A danger with this particular framework - of using fiscal policy to act on real output while using monetary policy to stabilize domestic nominal trends - is that it may well generate inconsistency between the stance of monetary and fiscal policy. It is, after all, the policy combination adopted by the Reagan administration in the United States. Such inconsistency can be deeply damaging internationally. It can generate prolonged misalignments of real exchange rates, with consequent distortions to industrial development, loss of capacity and threats of protectionism. When carried out by a major country such as the United States, it exports inflation and high real interest rates to the rest of the world, with disruptive consequences for public finances and debt service, particularly in developing countries. A regime of this kind is likely to be rather unstable, and prolonged misalignments of this type are one of the major reasons why the performance of floating rates has been so dismal.

But the problems of such policies may also be felt even when a single country pursues them alone. Misalignments also build in long swings in adjustment: the interactions from competitiveness through to net exports, back onto demand and hence on prices and competitiveness can take place over very long periods; and the dynamics of stock-flow adjustments through the current account and net international asset positions are still more prolonged. A government with a short horizon may choose to disregard such effects, but a medium-term framework that offers no corrective to these complex dynamics provides little assurance for medium- to longer-run stability. Moreover, the international coordination of policy is difficult within this framework: the use of the exchange rate for anti-inflationary purposes is inappropriate in the face of general world inflation since all countries cannot pursue this policy simultaneously.

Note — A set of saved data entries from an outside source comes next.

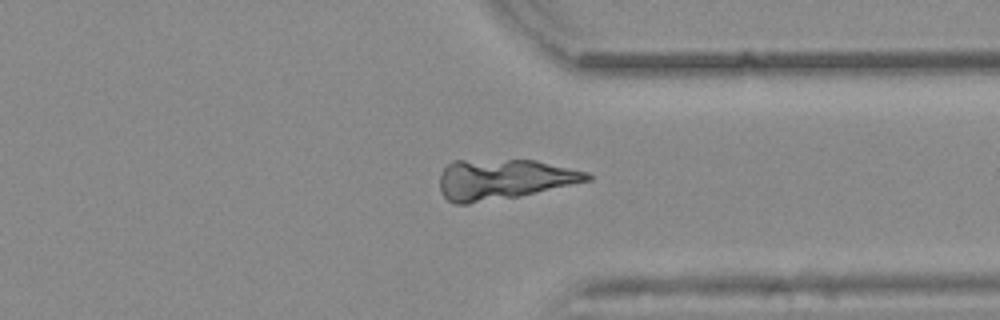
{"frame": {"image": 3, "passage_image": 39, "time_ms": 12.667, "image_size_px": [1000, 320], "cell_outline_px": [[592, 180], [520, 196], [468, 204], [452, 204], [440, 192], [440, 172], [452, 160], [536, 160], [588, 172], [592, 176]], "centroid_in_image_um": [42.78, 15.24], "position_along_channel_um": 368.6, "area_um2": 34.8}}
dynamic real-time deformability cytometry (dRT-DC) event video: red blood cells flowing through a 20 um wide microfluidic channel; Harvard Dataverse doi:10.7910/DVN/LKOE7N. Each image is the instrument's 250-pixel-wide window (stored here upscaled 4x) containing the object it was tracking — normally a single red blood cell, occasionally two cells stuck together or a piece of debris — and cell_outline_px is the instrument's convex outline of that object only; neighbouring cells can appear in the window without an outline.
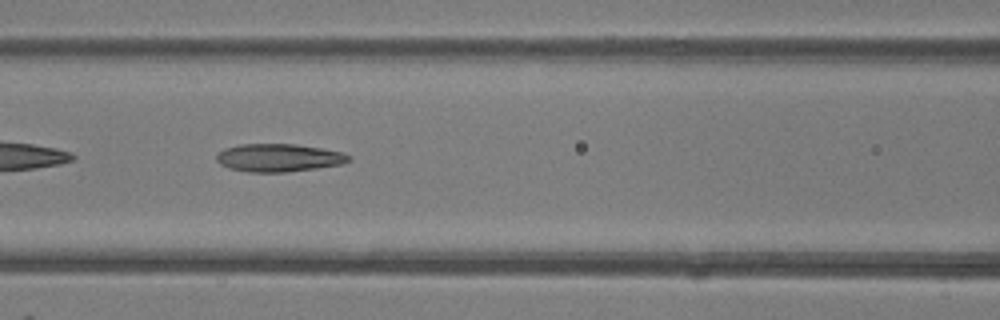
{"species": "common noctule bat (a hibernating species)", "species_latin": "Nyctalus noctula", "temperature_condition": "room temperature", "stored_images_in_passage": 48, "camera_frame_rate_fps": 3000, "um_per_image_px": 0.085, "animal": {"sex": "female"}, "frame": {"image": 1, "passage_image": 21, "time_ms": 6.667, "image_size_px": [1000, 320], "cell_outline_px": [[352, 160], [340, 164], [316, 168], [284, 172], [248, 172], [228, 168], [220, 164], [216, 160], [216, 156], [224, 148], [240, 144], [296, 144], [320, 148], [340, 152], [352, 156]], "centroid_in_image_um": [23.67, 13.41], "position_along_channel_um": 142.9, "area_um2": 21.44}, "authors_computed_cell_mechanics": {"area_um2": 22.3975, "velocity_mm_per_s": 4.2506, "shape_relaxation_time_tau1_ms": 6.0029, "shape_relaxation_time_tau2_ms": 2.9803, "deformation_change_tau1": 0.1773, "deformation_change_tau2": 0.1422}}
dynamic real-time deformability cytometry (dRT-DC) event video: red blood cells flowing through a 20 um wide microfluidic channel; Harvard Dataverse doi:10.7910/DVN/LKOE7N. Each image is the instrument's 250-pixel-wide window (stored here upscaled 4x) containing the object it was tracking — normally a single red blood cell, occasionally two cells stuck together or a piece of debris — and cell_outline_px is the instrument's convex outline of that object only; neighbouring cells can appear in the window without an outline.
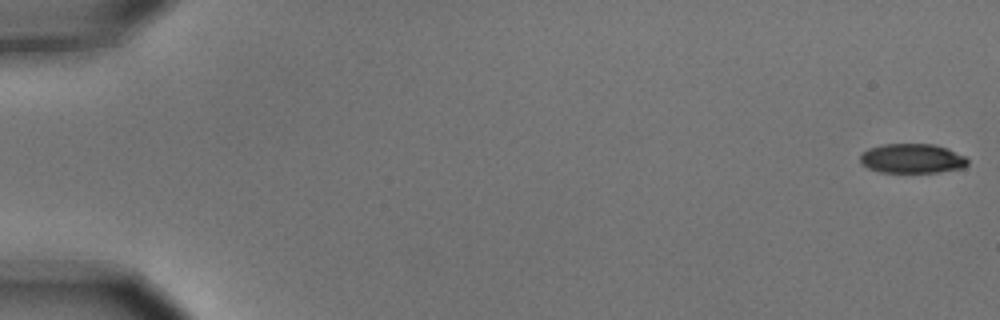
{"species": "common noctule bat (a hibernating species)", "species_latin": "Nyctalus noctula", "temperature_condition": "cold", "stored_images_in_passage": 10, "camera_frame_rate_fps": 3000, "um_per_image_px": 0.085, "animal": {"sex": "male", "body_mass_g": 15.6}, "frame": {"image": 1, "passage_image": 1, "time_ms": 0.0, "image_size_px": [1000, 320], "cell_outline_px": [[968, 164], [964, 168], [936, 172], [880, 172], [868, 168], [860, 164], [860, 156], [868, 148], [884, 144], [932, 144], [948, 148], [964, 156], [968, 160]], "centroid_in_image_um": [77.53, 13.47], "position_along_channel_um": 7.5, "area_um2": 18.5}}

In view of these difficulties, Currie suggested an alternative framework which operated to stabilize simultaneously the real exchange rate and domestic nominal trends. This would involve the use of the fiscal and monetary policy mix to stabilize the real exchange rate in a way consistent with external balance, while the overall combined stance of fiscal policy would operate on domestic nominal trends. In practice, Currie argued, in a world of high international capital mobility, this is likely to mean the assignment of monetary policy to the real exchange rate and fiscal policy to domestic nominal trends, as James Meade and others have suggested. It should be noted that providing a nominal anchor via fiscal policy is an essential prerequisite for operating on the real exchange rate, for without the anchor, uncertainty about future inflation trends would destabilize the foreign exchange market.

This policy framework would avoid undue fluctuation in the real exchange rate, and is therefore consistent with recent proposals, associated with John Williamson, for exchange rate zones for the major international currencies. Hence it is consistent with possible schemes for extending the degree of cooperation between the major industrial countries. This is desirable since there is no reason to suppose that each country putting its own house in order will create a stable international macroeconomic environment. In targeting of the real exchange rate, Currie noted that there was a case for adopting a wide band. This is not in order to simulate a crawling-peg regime with a rapid rate of crawl, which might destabilize domestic inflation objectives, but rather it may be advantageous to maintain a narrower 'shadow' band, using the flexibility offered by the wider band to avoid a one-way option for short-term speculators.

This policy framework could be implemented within the context of the European Monetary System, which would enlist additional central bank cooperation and policy coordination in pursuing the exchange rate objective. But Currie doubted whether EMS membership with narrow intervention bands would be feasible without the imposition of tight controls on short-run capital movements.